Écrite en 1999 par Dario Fo, François le saint-jongleur conte l’histoire du saint, dans un hymne à la vie qui associe détournement des mystères ou des pièces hagiographiques, farce moderne à tendance irrévérencieuse et références à une Italie médiévale mais aussi plus contemporaine – évoquant notamment la prise de pouvoir de Berlusconi. Sur scène, Gallienne n’hésite pas à nous prendre à parti, il jongle avec les mots, les genres, l’humour, et ce dans une grande agilité, incarnant le Saint ainsi que tous les êtres qui ont croisé sa route, du Pape Innocent III aux plus immondes pourceaux.
Le seul en scène permet de rejoindre le dépouillement du Saint, père de la pauvreté, sur un plateau où seule la parole subsiste ; si bien que l’itinérance de François devient peu à peu la nôtre. Dans un théâtre qui renoue avec le genre du conte ou du fabliau, le spectateur entre en connivence avec l’acteur-conteur. Connivence fondamentale pour livrer un texte qui dénonce avec truculence et ironie le dogmatisme du Moyen Âge, et de manière plus générale les paradoxes humains ou la corruption, louant dès lors la révolte du Saint, l’anticonformisme et le courage d’un homme de foi libre, cheminant à travers l’Ombrie avec joie, naïveté et bonté. Avec les frères de sa "communauté", le pèlerin en haillons vient en aide aux pauvres et se plait à conter les Evangiles à sa façon.

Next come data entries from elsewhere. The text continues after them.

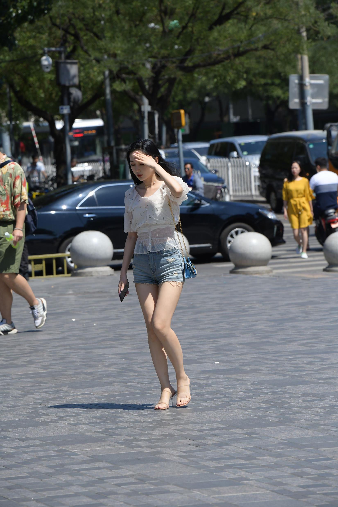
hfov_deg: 6.9
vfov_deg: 10.3
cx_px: 169
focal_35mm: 200
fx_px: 2816
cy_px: 254
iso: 640
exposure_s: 1/1600
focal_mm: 200
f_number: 8
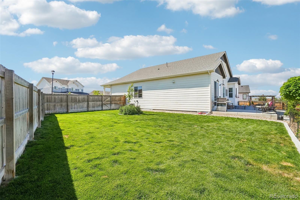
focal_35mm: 15
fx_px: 125
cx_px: 150
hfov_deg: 100.4
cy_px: 100
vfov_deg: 77.3
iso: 400
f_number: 8
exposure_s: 1/1250
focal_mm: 10
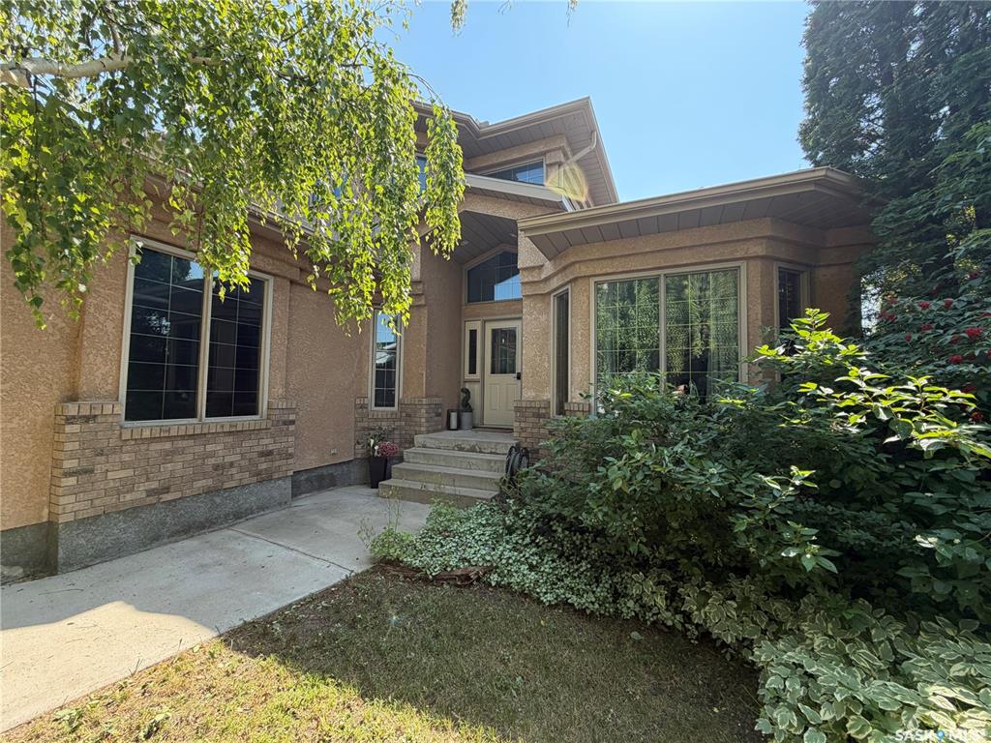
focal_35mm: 14
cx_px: 496
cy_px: 372
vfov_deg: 85.7
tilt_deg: +2.1
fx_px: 401
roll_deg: +0.1
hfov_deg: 102.1
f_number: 2.2
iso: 50
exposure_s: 1/336
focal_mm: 2.22
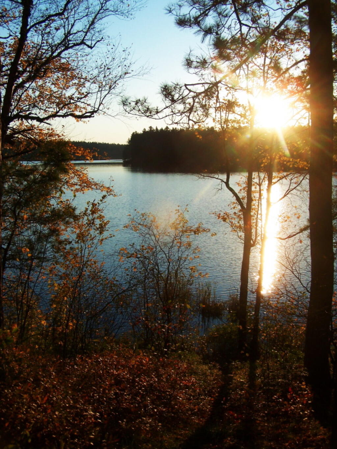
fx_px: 493
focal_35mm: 38
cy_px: 224
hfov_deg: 37.7
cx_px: 168
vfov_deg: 49.0
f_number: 4
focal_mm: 6.3
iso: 80
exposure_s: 1/800
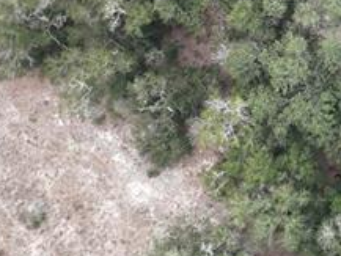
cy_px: -253
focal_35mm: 113
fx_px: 1114
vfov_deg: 11.8
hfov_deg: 14.8
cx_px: 646
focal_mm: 12.29
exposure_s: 1/40
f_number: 2.8
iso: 100
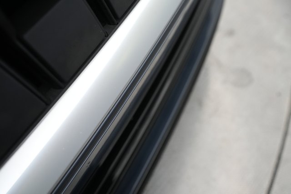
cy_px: 97
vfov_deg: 46.4
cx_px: 146
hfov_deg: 65.5
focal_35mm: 28
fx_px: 226
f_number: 4.5
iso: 3200
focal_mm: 28
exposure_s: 1/100
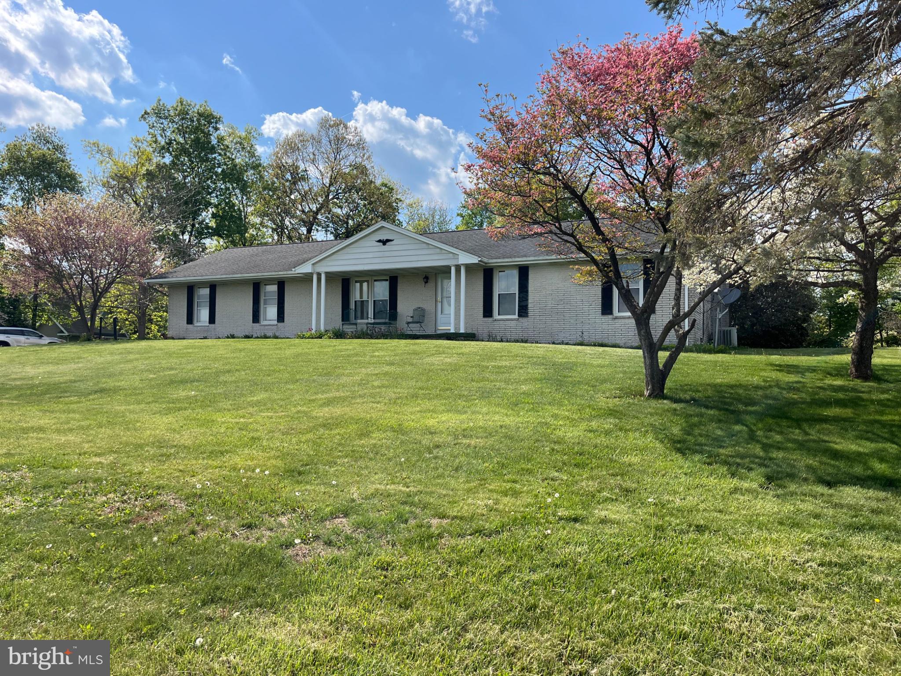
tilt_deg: +1.6
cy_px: 338
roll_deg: -0.2
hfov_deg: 67.3
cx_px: 450
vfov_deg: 53.1
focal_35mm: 26
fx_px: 677
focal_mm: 5.1
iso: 50
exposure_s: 1/3215
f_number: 1.6
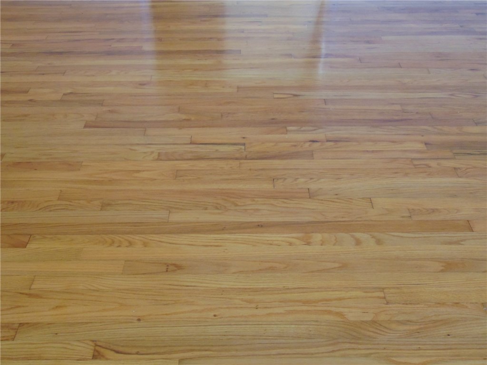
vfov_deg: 34.3
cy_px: 182
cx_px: 244
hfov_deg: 44.8
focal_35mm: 42
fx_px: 591
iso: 320
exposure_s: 1/30
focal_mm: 7.6
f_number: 3.3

Gallienne fait du Saint un personnage proche de nous, loin du saint éthéré, sans pour autant renoncer à un numéro de jonglage spirituel. Si François harangue la foule, Gallienne nous saisit, nous amuse et nous émeut, avec un texte qui, dans la tradition des bateleurs médiévaux, fustige les puissants et restaure la dignité des humiliés, entre tendresse, parodie mystique et rire de résistance.